The dangers of databases

The Joseph Rowntree Reform Trust is today launching a report, “Database State”, which examines the rationale, security and consequences of 46 public sector databases. It is co-authored by Ross Anderson, professor of security engineering at Cambridge University, who is an outspoken critic of government databases.

The results are startling. Two databases, the NHS Detailed Care Record and the Secondary User Service (which holds summaries of treatment and is supposed to be used for administration and research) are given a “red light” rating. This means, according to the report, that they are “almost certainly illegal under human rights or data protection law and should be scrapped or substantially redesigned. The collection and sharing of sensitive personal data may be disproportionate, or done without our consent, or without a proper legal basis, or there may be other major privacy or operational problems.”

When I spoke to Prof Anderson yesterday, he had much to say on the subject, which he has been researching for almost 15 years. He told me that since about 1995, the Department of Health “has focused on driving control of medical records from doctors to government. It [the Dept of Health] has behaved as though doctors are impeding progress of the evolution of health”.

In Scotland, there has been one main supplier for computerised medical records – the General Practice Administration System for Scotland, or Gpass. Though the system is government sponsored, Ross doesn’t see this as an advantage. He believes that “it has rapidly fossilised. The only interest in upgrading the service has been to put into practice what the civil service has wanted.”

Anderson was adamant that centralised control is “going to be disastrous for medical records”. He gave me an example from Nuffield hospital in Oxford: “[They] put in the new system – and they found that records were suddenly kept on a remote server rather than locally. The server went down in Swindon, and they couldn’t access any records, and therefore couldn’t do any operations.”

But it is not the logistical minutiae of centralised records that concerns Anderson the most. He is more worried about whether they are a good idea in the first place. “In medicine, you have to make sure that the systems are responsive to needs. This is not like a McDonald’s franchise. Medicine is so complex that you can’t [have a “one size fits all” electronic medical record]. Also, when you look at hospital medicine, there are dozens of little specialities, and each wants its own best of breed system.”

Such choice is not going to be possible under the NHS’s new “Connecting for Health” plan. Anderson is also concerned about the plan’s feasibility. “You can build a system for security, or functionality or scale. If you are very good you can maybe do two out of the three. But not three. A GP centre with 10,000 records can cope with risks, maybe there will be a problem with confidentiality once in a career there. At least it is limited and local. But once you get to 50 million records with a large pool of access to them, you can’t realistically expect them to stay confidential”.

There have already been cases where NHS workers have accessed records they had no reason to look at. The few who fail to respect confidentiality will have access to more records, not less.

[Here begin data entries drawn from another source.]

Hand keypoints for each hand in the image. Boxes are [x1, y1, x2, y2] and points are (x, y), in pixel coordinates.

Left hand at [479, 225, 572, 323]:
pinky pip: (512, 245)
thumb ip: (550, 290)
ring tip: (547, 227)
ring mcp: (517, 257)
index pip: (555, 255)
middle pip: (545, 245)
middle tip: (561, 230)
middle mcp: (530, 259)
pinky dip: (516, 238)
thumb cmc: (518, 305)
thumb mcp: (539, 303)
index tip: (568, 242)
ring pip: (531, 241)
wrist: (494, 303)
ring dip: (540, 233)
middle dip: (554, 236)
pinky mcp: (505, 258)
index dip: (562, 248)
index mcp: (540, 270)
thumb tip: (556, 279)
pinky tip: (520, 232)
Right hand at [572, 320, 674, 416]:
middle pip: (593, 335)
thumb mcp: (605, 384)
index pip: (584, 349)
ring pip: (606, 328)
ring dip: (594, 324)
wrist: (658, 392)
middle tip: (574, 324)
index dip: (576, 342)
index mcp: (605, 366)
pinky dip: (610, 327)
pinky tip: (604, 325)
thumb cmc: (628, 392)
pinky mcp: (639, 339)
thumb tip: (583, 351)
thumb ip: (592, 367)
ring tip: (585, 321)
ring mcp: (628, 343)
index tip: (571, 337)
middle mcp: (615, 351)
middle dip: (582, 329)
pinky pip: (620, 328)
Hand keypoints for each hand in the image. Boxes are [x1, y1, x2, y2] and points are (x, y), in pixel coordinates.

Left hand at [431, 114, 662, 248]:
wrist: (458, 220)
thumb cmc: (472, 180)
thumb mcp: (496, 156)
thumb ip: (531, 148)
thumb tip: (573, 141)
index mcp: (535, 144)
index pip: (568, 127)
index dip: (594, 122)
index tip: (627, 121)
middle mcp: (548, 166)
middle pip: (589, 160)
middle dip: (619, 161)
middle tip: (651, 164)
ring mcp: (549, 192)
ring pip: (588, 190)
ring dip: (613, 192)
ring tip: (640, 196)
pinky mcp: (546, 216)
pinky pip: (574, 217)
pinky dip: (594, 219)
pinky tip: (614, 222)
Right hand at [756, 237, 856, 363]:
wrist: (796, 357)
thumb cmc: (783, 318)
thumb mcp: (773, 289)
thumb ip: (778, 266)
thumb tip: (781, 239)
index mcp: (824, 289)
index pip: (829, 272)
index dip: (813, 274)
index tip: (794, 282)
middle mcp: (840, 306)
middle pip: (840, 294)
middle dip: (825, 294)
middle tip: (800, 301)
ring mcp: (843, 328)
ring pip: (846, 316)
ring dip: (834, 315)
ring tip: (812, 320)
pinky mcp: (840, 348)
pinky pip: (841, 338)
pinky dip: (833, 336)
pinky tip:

Connecting for Health says that it will be hugely beneficial to be able to access a person’s full medical record from anywhere in the UK. Yet you hardly ever need a full medical record in order to receive immediate treatment. If you arrive at Accident and Emergency so unwell that you can’t give your basic medical details, it’s unlikely you’d be able to give your name and date of birth either, so access to your computer health record wouldn’t be possible. The ideal may be to use something like medi-alert bracelts, where specific health information — say, about allergies or life-threatening conditions — is available no matter the state of the patient.

As is, the amount of information that the record plans to hold is so enormous that the record ceases to become clinically useful. So much of the data is simply administrative. But it also means that full — or almost full — medical records become accessible to just about anyone working in the NHS (and note, there are 1.3 million people employed in it).

The new records will be opt-out, rather than opt-in, which I think is immoral. There has there been no decent reassurance from the government that standards of confidentiality in medical records will be upheld. I think Anderson’s concerns are justified — and you can start the process of opting out of central systems by making your wishes known to your GP surgery.